AWS Quantum Technologies Blog
Constructing an “end-to-end” quantum algorithm: a comprehensive technical resource for algorithms designers
Today we are introducing Quantum algorithms: A survey of applications and end-to-end complexities [1]. This is a comprehensive resource, designed for quantum computing researchers and customers who are looking to explore how quantum algorithms will apply to their use cases.
The survey provides a detailed technical analysis of the end-to-end quantum resource requirements (the “complexities”) of the most widely studied quantum computing application areas, like chemistry, finance, and machine learning.
The primary focus of the survey is quantum algorithms with the greatest potential to generate customer value in the long term, once fault-tolerant quantum computers are available – however, it also comments on the most relevant near-term noisy intermediate-scale quantum (NISQ) algorithms, where appropriate.
Background
The ultimate goal of research into quantum computing is to build a quantum computer that is powerful enough to surpass classical computers at useful computational tasks. But how much power is “enough” – and how can you quantify computational power?
To answer these questions, we start by designing a quantum algorithm that solves a concrete customer problem. Running this algorithm on an actual quantum computer would consume quantum resources – measured primarily by the number of qubits and the number of basic quantum operations (gates) required by the algorithm. A calculation of the quantity of these resources needed to fully solve the customer problem is called an end-to-end resource estimate. This estimate can easily be compared to the current status of quantum hardware development – and to existing classical solutions – to evaluate the value proposition of quantum computing for a given industry.
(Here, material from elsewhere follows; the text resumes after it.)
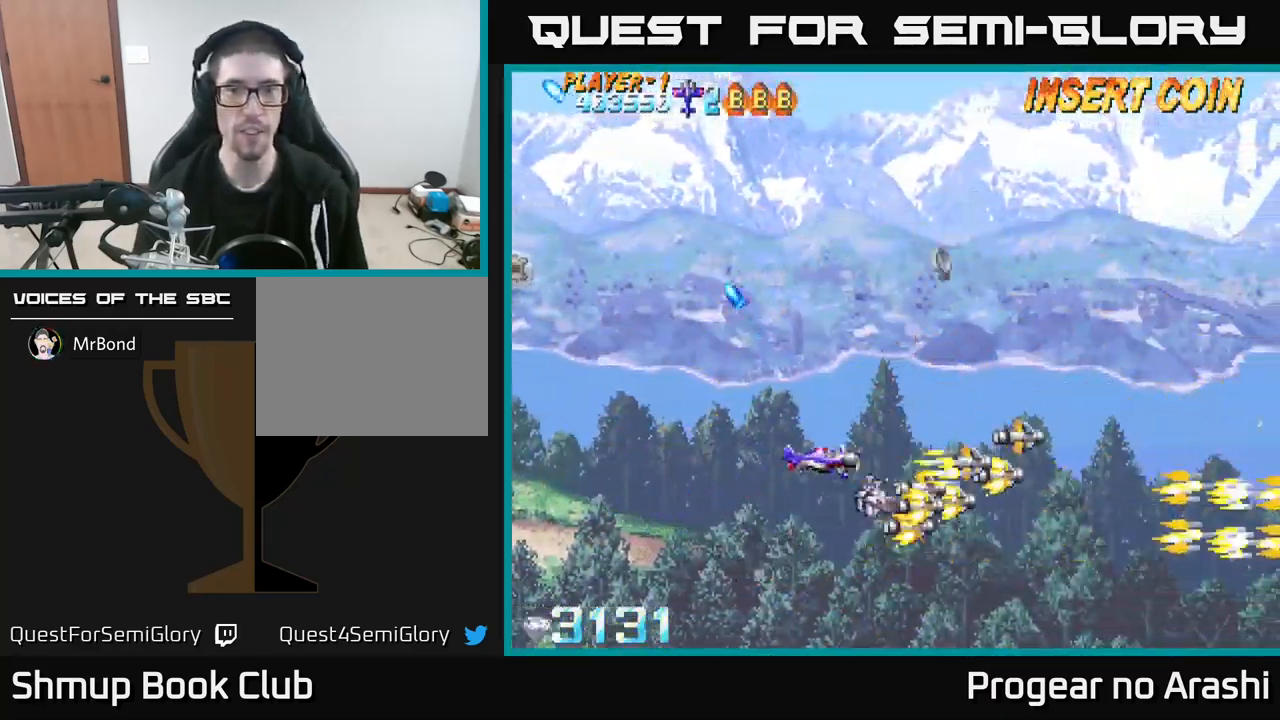
{"buttons": ["X", "DPAD_LEFT"], "left_stick": "center", "events": [[33, "DPAD_RIGHT", "up"], [50, "A", "up"], [367, "DPAD_LEFT", "down"], [434, "DPAD_UP", "up"], [484, "X", "down"]]}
The survey was born out of research at the AWS Center for Quantum Computing. It seeks to aid rapid assessments of quantum applications by capturing the dominant contributions to their resource requirements. It has a modular, wiki-like structure to enable researchers to experiment in a “plug-and-play” fashion – it is easy to see how interchanging different subroutines into a quantum algorithm affects the overall complexity. It is also careful to take into account the caveats and implicit limitations present in many quantum algorithms – including those associated with quantum error correction.
Together with its focus on comparing to best-in-class classical solutions, it aims to provide a realistic, unobscured picture of how quantum computers can one day fit into customer workflows.
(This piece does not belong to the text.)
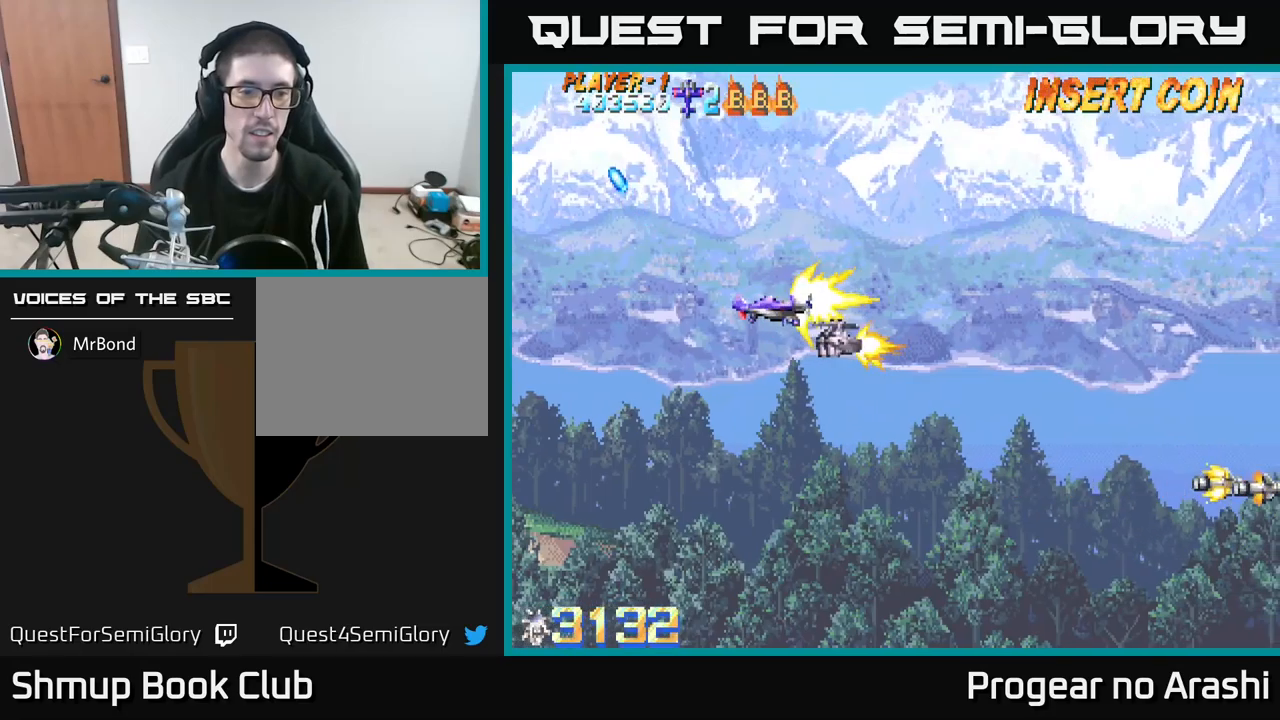
{"buttons": ["X"], "left_stick": "center", "events": [[50, "DPAD_LEFT", "up"]]}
Why are we releasing this survey now?
Quantum computing is currently in the “noisy intermediate-scale” era. The devices have (at most) hundreds of physical qubits, and are on the cusp of demonstrating quantum error correction. Nevertheless, a long-lived logical qubit – the basic building block of fault-tolerant quantum algorithms – has not yet been experimentally demonstrated. Existing quantum devices are still orders of magnitude away from the capabilities required to demonstrate large-scale fault-tolerant quantum computation. So what do we hope to achieve by releasing this survey?
For researchers, the disparity between current quantum hardware and resource estimates for quantum algorithms, is a call to action – an invitation to innovate. Every qubit and gate saved by an improved resource estimate reduces the burden on quantum hardware engineers. As researchers who innovate on behalf of our customers, we know firsthand that designing new and improved quantum applications is challenging. In many instances, the required domain expertise and background in quantum algorithms and error correction are scattered throughout the literature. Moreover, one must factor in hidden caveats, and the performance of best-in-class classical approaches. There is often a disconnect between the tasks that quantum computers appear best suited for, and those tasks most relevant to customers. These challenges make it difficult to gather a holistic view of the overall solution and compute an accurate end-to-end resource estimate for practical customer problems.
When analyzing and optimizing quantum algorithms for a range of problems, we found that the most useful insights and pieces of knowledge appeared multiple times in different quantum algorithms and applications. We decided to collect this information in a single location.
We have found that the streamlined, modular structure of the survey has enabled us to quickly understand and analyze new quantum algorithms. We hope that by sharing this survey with the community, other researchers will be empowered to view quantum algorithms in an end-to-end fashion. Ultimately, we hope that this work can grow beyond the research of our own team, and become an important resource for the quantum computing community.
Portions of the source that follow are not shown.